The Exorcist

The Exorcist ★★★★★

Have you ever had mice or rats in your attic? If you have, you know both the feelings of annoyance and invasion that oozes from your home for a short while. After setting up various traps and checking for signs of entry, all you can really do is stay up at night and listen for them. The slight clicks, the tapping of toes, the creaks and the dust that rises as the result of a disturbed floorboard; It feels as if you don't have control of your own home.

If you've seen The Exorcist, I'm sure you'll remember the scenes discussing the rats in the MacNeil home, as well as the utterly terrifying moments when you hear them rattling around.

Except I've left out one minor detail.....


The Exorcist, was and will continue to be, one of the most quietly discussed films of all time.
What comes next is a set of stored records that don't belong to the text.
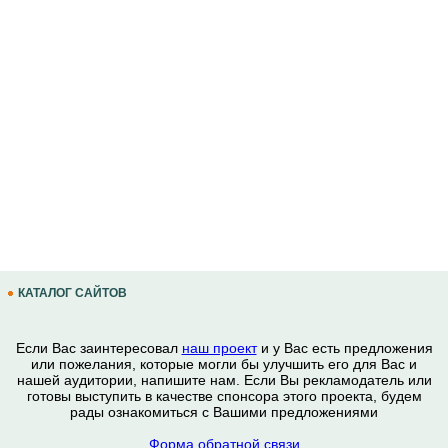
КАТАЛОГ САЙТОВ
Если Вас заинтересовал
наш проект
и у Вас есть предложения
или пожелания, которые могли бы улучшить его для Вас и
нашей аудитории, напишите нам. Если Вы рекламодатель или
готовы выступить в качестве спонсора этого проекта, будем
рады ознакомиться с Вашими предложениями
Форма обратной связи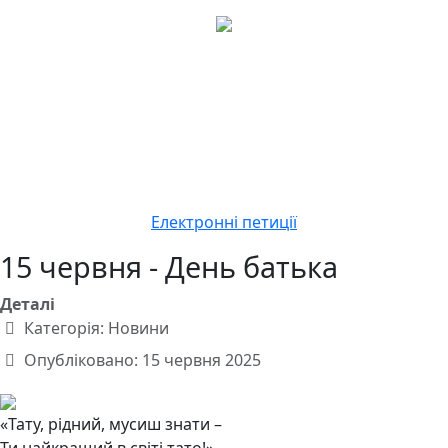
Електронні петиції
15 червня - День батька
Деталі
Категорія:
Новини
Опубліковано: 15 червня 2025
«Тату, рідний, мусиш знати –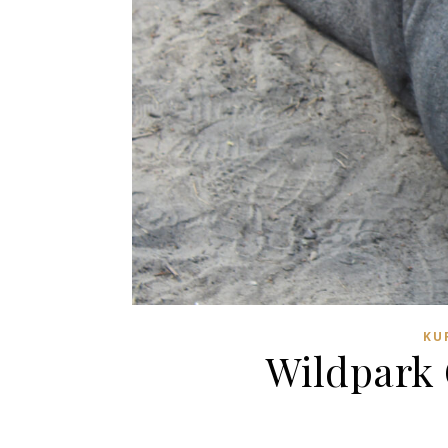
KU
Wildpark 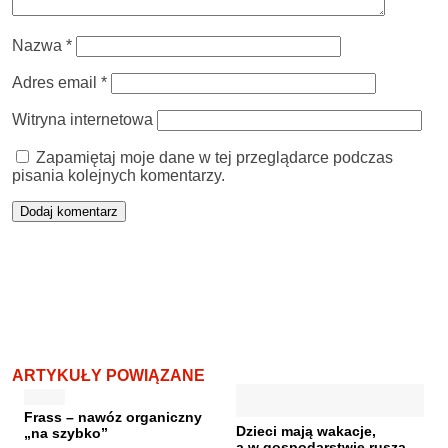
Nazwa
*
Adres email
*
Witryna internetowa
Zapamiętaj moje dane w tej przeglądarce podczas
pisania kolejnych komentarzy.
ARTYKUŁY POWIĄZANE
Frass – nawóz organiczny
Dzieci mają wakacje,
„na szybko”
a w gospodarstwie rusza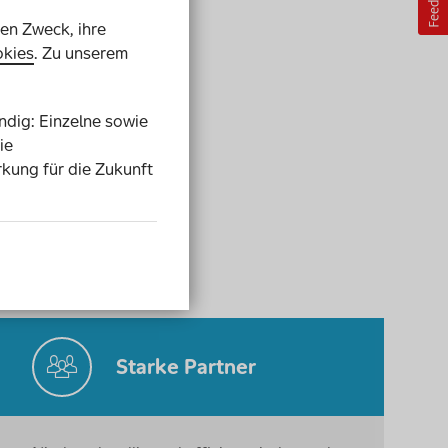
ren Zweck, ihre
kies
. Zu unserem
endig: Einzelne sowie
ie
rkung für die Zukunft
Starke Partner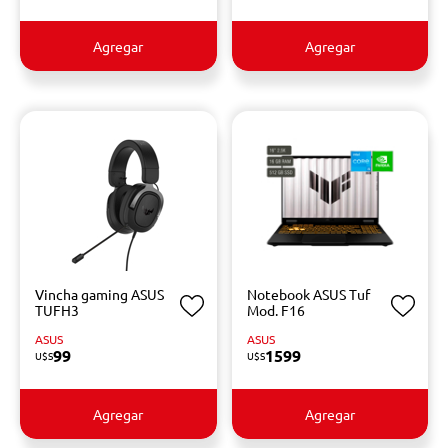
Agregar
Agregar
Vincha gaming ASUS
Notebook ASUS Tuf
TUFH3
Mod. F16
ASUS
ASUS
99
1599
U$S
U$S
Agregar
Agregar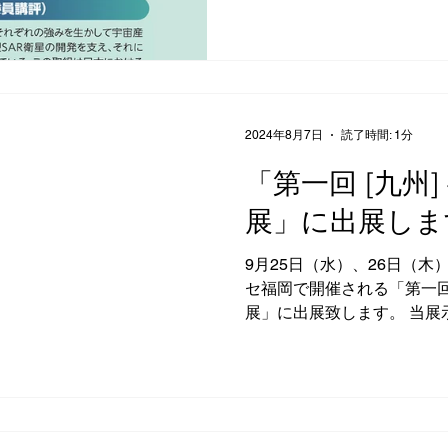
催された表彰式にて表彰され
宙開発利用の推進において
導的な取り組みを顕彰する
業の発展と社会への理解促
す。 今回の地域特別賞では
2024年8月7日
読了時間: 1分
小企業がそれぞれの強みを
て宇宙産業に参入し、衛星
「第一回 [九州
組みが高く評価されました
展」に出展しま
業の新たなロールモデルと
振興に貢献しているという
設された「地域特別賞」の
9月25日（水）、26日（木
出いただきました。 （當房よ
セ福岡で開催される「第一回 
わたる私たちの活動を評価
展」に出展致します。 当展
の上ない喜びです。この間
半導体産業に特化した専門
えていただき、ここまで歩
是非、当社ブースまでお越し
した。心より感謝申し上げ
細はコチラ↓ 「第一回 [九州]..
今後も宇宙のさまざまな可
すので、引き続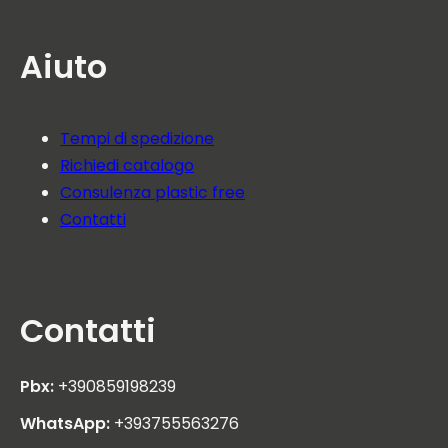
Aiuto
Tempi di spedizione
Richiedi catalogo
Consulenza plastic free
Contatti
Contatti
Pbx:
+390859198239
WhatsApp:
+393755563276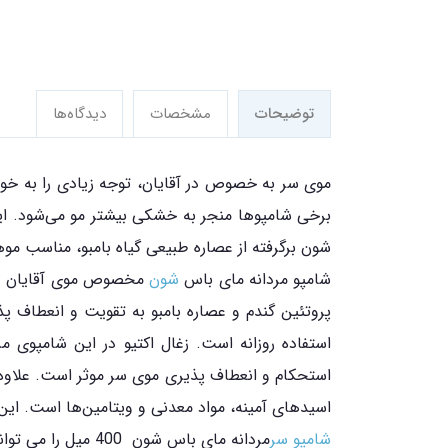
توضیحات
مشخصات
دیدگاه‌ها
موی سر به خصوص در آقایان، توجه زیادی را به خود ج
برخی شامپوها منجر به خشکی بیشتر مو می‌شود. ای
شون برگرفته از عصاره طبیعی گیاه بامبو، مناسب م
شامپو مردانه مای باس
شون
مخصوص موی آقایان طرا
استفاده روزانه است. زغال اکتیو در این شامپوی 
استحکام و انعطاف پذیری موی سر موثر است. علاوه ب
اسیدهای آمینه، مواد معدنی و ویتامین‌ها است. این
شامپو سر
مردانه مای باس شون 400 میل را می توانید از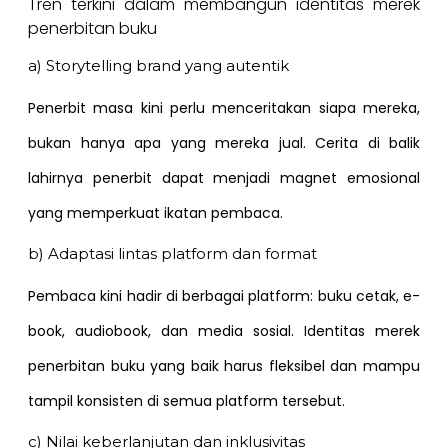
Tren terkini dalam membangun identitas merek
penerbitan buku
a) Storytelling brand yang autentik
Penerbit masa kini perlu menceritakan siapa mereka,
bukan hanya apa yang mereka jual. Cerita di balik
lahirnya penerbit dapat menjadi magnet emosional
yang memperkuat ikatan pembaca.
b) Adaptasi lintas platform dan format
Pembaca kini hadir di berbagai platform: buku cetak, e-
book, audiobook, dan media sosial. Identitas merek
penerbitan buku yang baik harus fleksibel dan mampu
tampil konsisten di semua platform tersebut.
c) Nilai keberlanjutan dan inklusivitas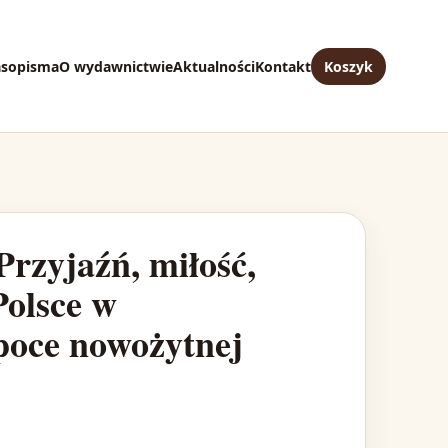
asopisma
O wydawnictwie
Aktualności
Kontakt
Koszyk
Przyjaźń, miłość,
Polsce w
epoce nowożytnej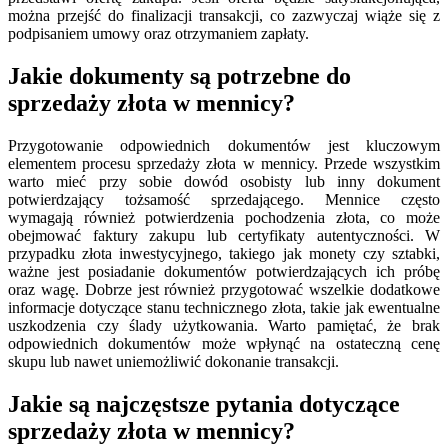
można przejść do finalizacji transakcji, co zazwyczaj wiąże się z
podpisaniem umowy oraz otrzymaniem zapłaty.
Jakie dokumenty są potrzebne do
sprzedaży złota w mennicy?
Przygotowanie odpowiednich dokumentów jest kluczowym
elementem procesu sprzedaży złota w mennicy. Przede wszystkim
warto mieć przy sobie dowód osobisty lub inny dokument
potwierdzający tożsamość sprzedającego. Mennice często
wymagają również potwierdzenia pochodzenia złota, co może
obejmować faktury zakupu lub certyfikaty autentyczności. W
przypadku złota inwestycyjnego, takiego jak monety czy sztabki,
ważne jest posiadanie dokumentów potwierdzających ich próbę
oraz wagę. Dobrze jest również przygotować wszelkie dodatkowe
informacje dotyczące stanu technicznego złota, takie jak ewentualne
uszkodzenia czy ślady użytkowania. Warto pamiętać, że brak
odpowiednich dokumentów może wpłynąć na ostateczną cenę
skupu lub nawet uniemożliwić dokonanie transakcji.
Jakie są najczęstsze pytania dotyczące
sprzedaży złota w mennicy?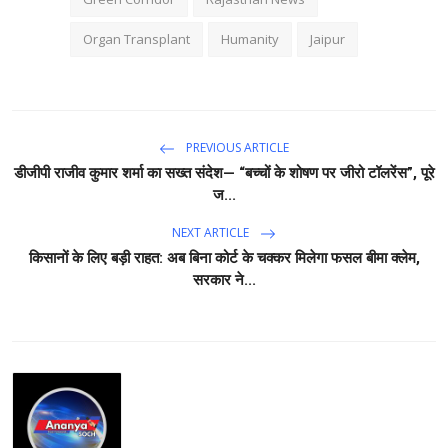
Organ Transplant
Humanity
Jaipur
PREVIOUS ARTICLE
डीजीपी राजीव कुमार शर्मा का सख्त संदेश— “बच्चों के शोषण पर जीरो टॉलरेंस”, पूरे
ज...
NEXT ARTICLE
किसानों के लिए बड़ी राहत: अब बिना कोर्ट के चक्कर मिलेगा फसल बीमा क्लेम,
सरकार ने...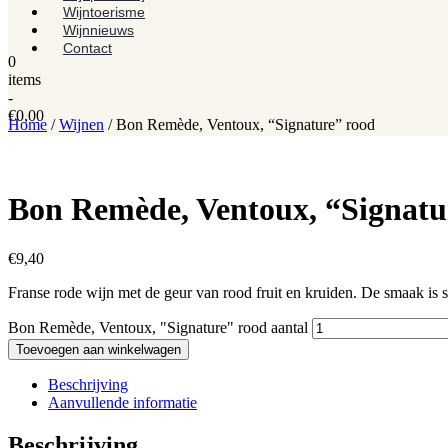
Wijntoerisme
Wijnnieuws
Contact
0
items
-
€
0,00
Home
/
Wijnen
/ Bon Remède, Ventoux, “Signature” rood
Bon Remède, Ventoux, “Signatu
€
9,40
Franse rode wijn met de geur van rood fruit en kruiden. De smaak is soe
Bon Remède, Ventoux, "Signature" rood aantal
Toevoegen aan winkelwagen
Beschrijving
Aanvullende informatie
Beschrijving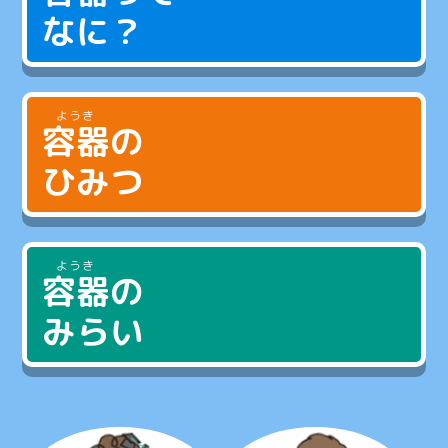
なに？
容器
の
ひみつ
容器
の
みらい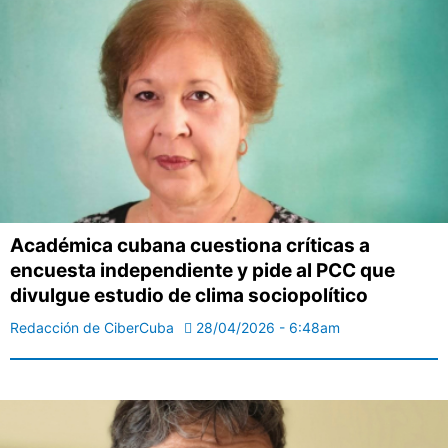
Académica cubana cuestiona críticas a
encuesta independiente y pide al PCC que
divulgue estudio de clima sociopolítico
Redacción de CiberCuba
28/04/2026 - 6:48am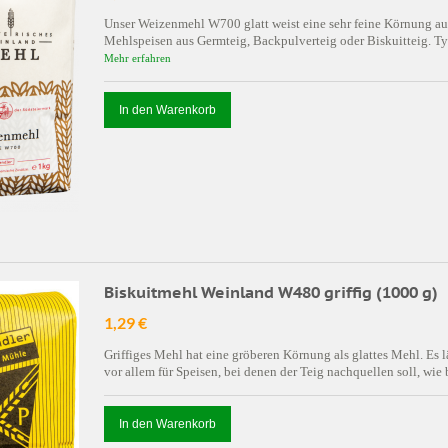
Unser Weizenmehl W700 glatt weist eine sehr feine Körnung auf.
Mehlspeisen aus Germteig, Backpulverteig oder Biskuitteig. Ty
Mehr erfahren
In den Warenkorb
Biskuitmehl Weinland W480 griffig (1000 g)
1,29 €
Griffiges Mehl hat eine gröberen Körnung als glattes Mehl. Es lä
vor allem für Speisen, bei denen der Teig nachquellen soll, wie 
In den Warenkorb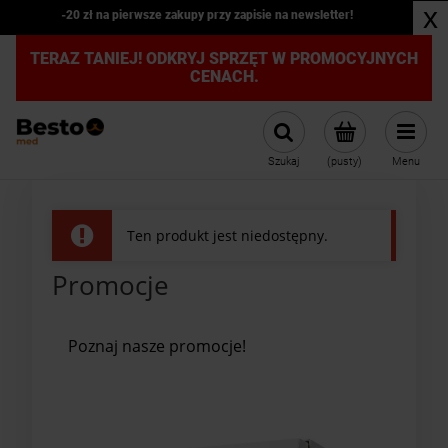
x
-20 zł na pierwsze zakupy przy zapisie na newsletter!
TERAZ TANIEJ! ODKRYJ SPRZĘT W PROMOCYJNYCH
CENACH.
Szukaj
(pusty)
Menu
Ten produkt jest niedostępny.
Promocje
Poznaj nasze promocje!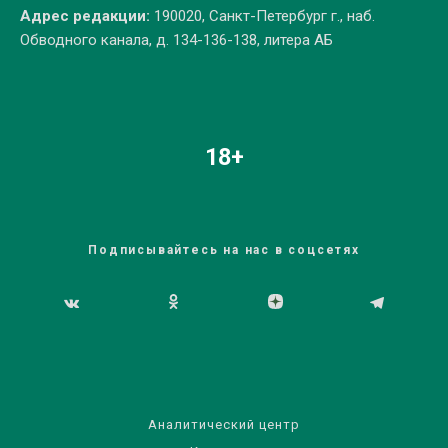
Адрес редакции:
190020, Санкт-Петербург г., наб.
Обводного канала, д. 134-136-138, литера АБ
18+
Подписывайтесь на нас в соцсетях
Аналитический центр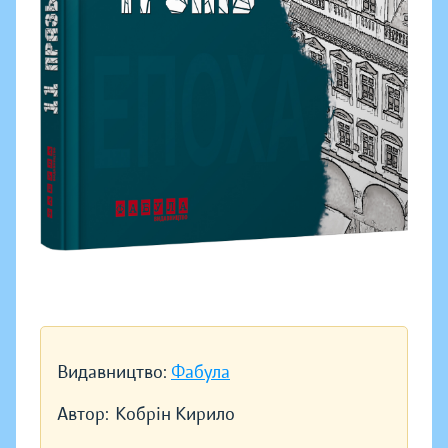
Видавництво:
Фабула
Автор:
Кобрін Кирило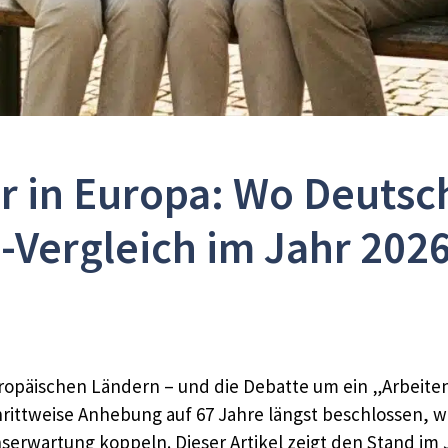
er in Europa: Wo Deutsc
-Vergleich im Jahr 2026
n europäischen Ländern – und die Debatte um ein „Arbeit
chrittweise Anhebung auf 67 Jahre längst beschlossen, w
erwartung koppeln. Dieser Artikel zeigt den Stand im 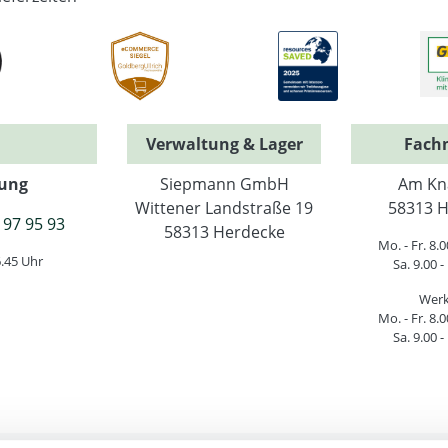
Verwaltung & Lager
Fach
ung
Siepmann GmbH
Am Kn
Wittener Landstraße 19
58313 H
 97 95 93
58313 Herdecke
Mo. - Fr. 8.0
6.45 Uhr
Sa. 9.00 -
Werk
Mo. - Fr. 8.0
Sa. 9.00 -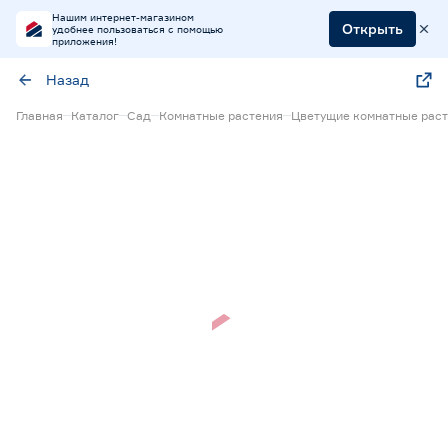
Нашим интернет-магазином
Открыть
удобнее пользоваться с помощью
приложения!
Назад
Главная
Каталог
Сад
Комнатные растения
Цветущие комнатные рас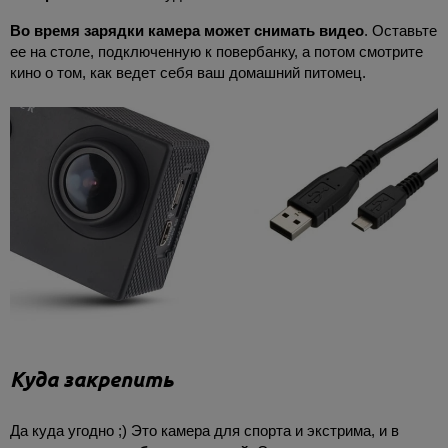
Во время зарядки камера может снимать видео
. Оставьте
ее на столе, подключенную к повербанку, а потом смотрите
кино о том, как ведет себя ваш домашний питомец.
Куда закрепить
Да куда угодно ;) Это камера для спорта и экстрима, и в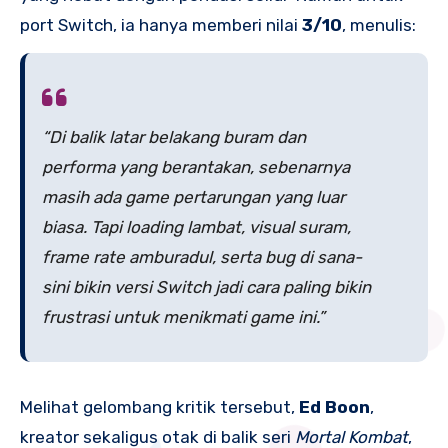
port Switch, ia hanya memberi nilai
3/10
, menulis:
“Di balik latar belakang buram dan
performa yang berantakan, sebenarnya
masih ada game pertarungan yang luar
biasa. Tapi loading lambat, visual suram,
frame rate amburadul, serta bug di sana-
sini bikin versi Switch jadi cara paling bikin
frustrasi untuk menikmati game ini.”
Melihat gelombang kritik tersebut,
Ed Boon
,
kreator sekaligus otak di balik seri
Mortal Kombat
,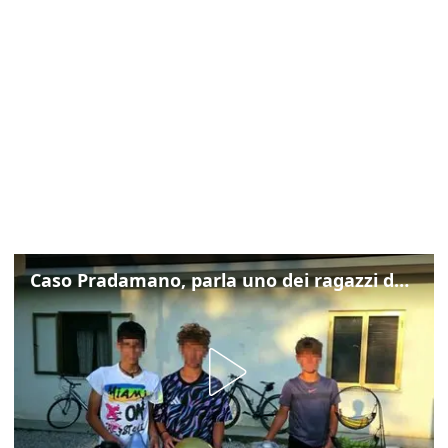
Caso Pradamano, parla uno dei ragazzi denunciati per la limonata: "Volevo anche aiutare i miei"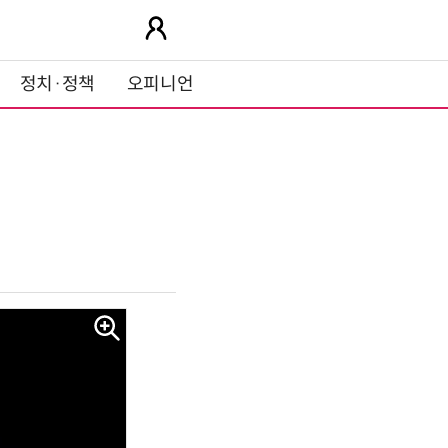
정치·정책
오피니언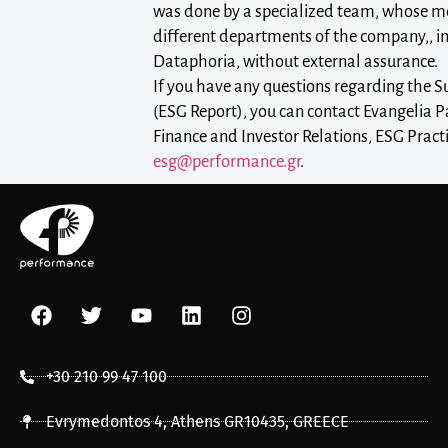
was done by a specialized team, whose
different departments of the company,, in
Dataphoria, without external assurance.
If you have any questions regarding the S
(ESG Report), you can contact Evangelia 
Finance and Investor Relations, ESG Practi
esg@performance.gr
.
+30 210 99 47 100
Evrymedontos 4, Athens GR10435, GREECE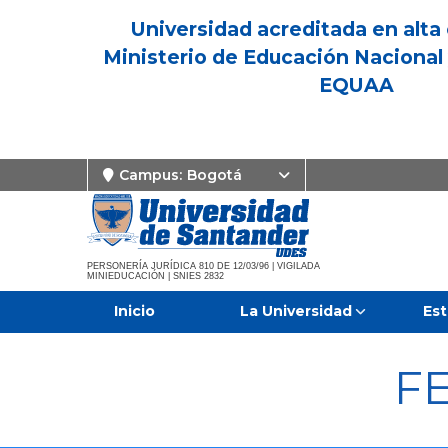
Universidad acreditada en alta 
Ministerio de Educación Nacional 
EQUAA
Campus:
Bogotá
PERSONERÍA JURÍDICA 810 DE 12/03/96 | VIGILADA
MINIEDUCACIÓN | SNIES 2832
Inicio
La Universidad
Est
F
Growing up, whenever the film was mentioned, it was always with a quiet hush or a quivering whisper. Especially in a religious household, The Exorcist is still frequently cited as an obscene and even sacrilegious piece of cinema. That couldn't be more wrong.

I distinctly remember riding my bike home from the video store one Saturday afternoon in September, happy as I've ever been because I managed to convince the video clerk to let me rent "THE SCARIEST MOVIE EVER MADE." Or so it said on the cover. I'm not saying that isn't accurate, it definitely is, but talk about expectations for an average viewer. As a 13 year old, I couldn't sleep for weeks. It fucking wrecked me. And yet, I watched it three times before I had to return it. William Friedkin's masterpiece had an unshakable effect on me, and it will continue to have that very same effect each time I rewatch it.

However, The Exorcist hasn't just stayed scary for me over the years, It has deepened and ripened in both its technical elements and its hair-raising core. It is arguably the greatest film ever made about faith, and the only film that comes close is The Last Temptation of Christ, another film ridiculed and criticized, except for much more prominent reasons. I just don't understand why so many lambasted the film for being Evil or endorsing Evil. Really? Did you even watch the film? The Exorcist, without spoiling anything (you should have seen it by now), is a very positive film in its own way, showcasing faith and its influence in the mysterious fashion that it exists in the world.

It really isn't a typical example of a horror film either, although it's an example that every horror film should strive towards. It's a mature, thoughtful, deliberately paced, and searing work of religious contemplation; one that is known more for its spewing vomit instead of its individualized characters and its complex symbolism. This mindset is a small minority however, and over the years, It has become clear that many have discovered the film's true reason of existence; to help sort through the mysteries of faith.

William Peter Blatty's screenplay, based on his novel, is completely absorbing. Every character is well-rounded, interesting, flawed, and beautifully defined. And with actors such as Ellen Burstyn, Max Von Sydow, Lee J. Cob, Jason MIller, and Linda Blair; every role is brought to startling life and gorgeous humanity. William Friedkin's direction perfectly compliments their efforts, with the contrast between silence and chaos, light and dark, good and evil culminates in a film of supreme density in regards to its themes. His images are grainy, off-kilter, and alarmingly simple. It lets everything else to the talking, but because of that, the direction leaps off the screen in an unorthodox way that hasn't been seen before or since.

The aural/visual components are simply stupendous, with Owen Roizman's cinematography reaching into the darkness and pulling out images that will stay in your head for weeks. The aural elements are exotic, feverish, alive, and blood-curdling, and the sound deserves a high-quality surround system. The sounds float in the air, never leaving as they fade into the silence until its their turn to pounce again.

And of course, it needs to mentioned that The Exorcist is scary. Really scary. Like "HOLY FUCKING SHIT I'M NEVER GOING TO MAKE IT THROUGH THIS" scary. I like to mention this last because in spite of this, I feel that Friedkin's film should be celebrated, not hidden in the corner of the video store. It's horrifying to be sure, but within, there's a story as powerful and poignant as any. It'll resonant, It'll scare, and It'll make you think. Undoubtedly the greatest horror film ever made, and in my eyes, one of the 30 greatest accomplishments in cinematic history.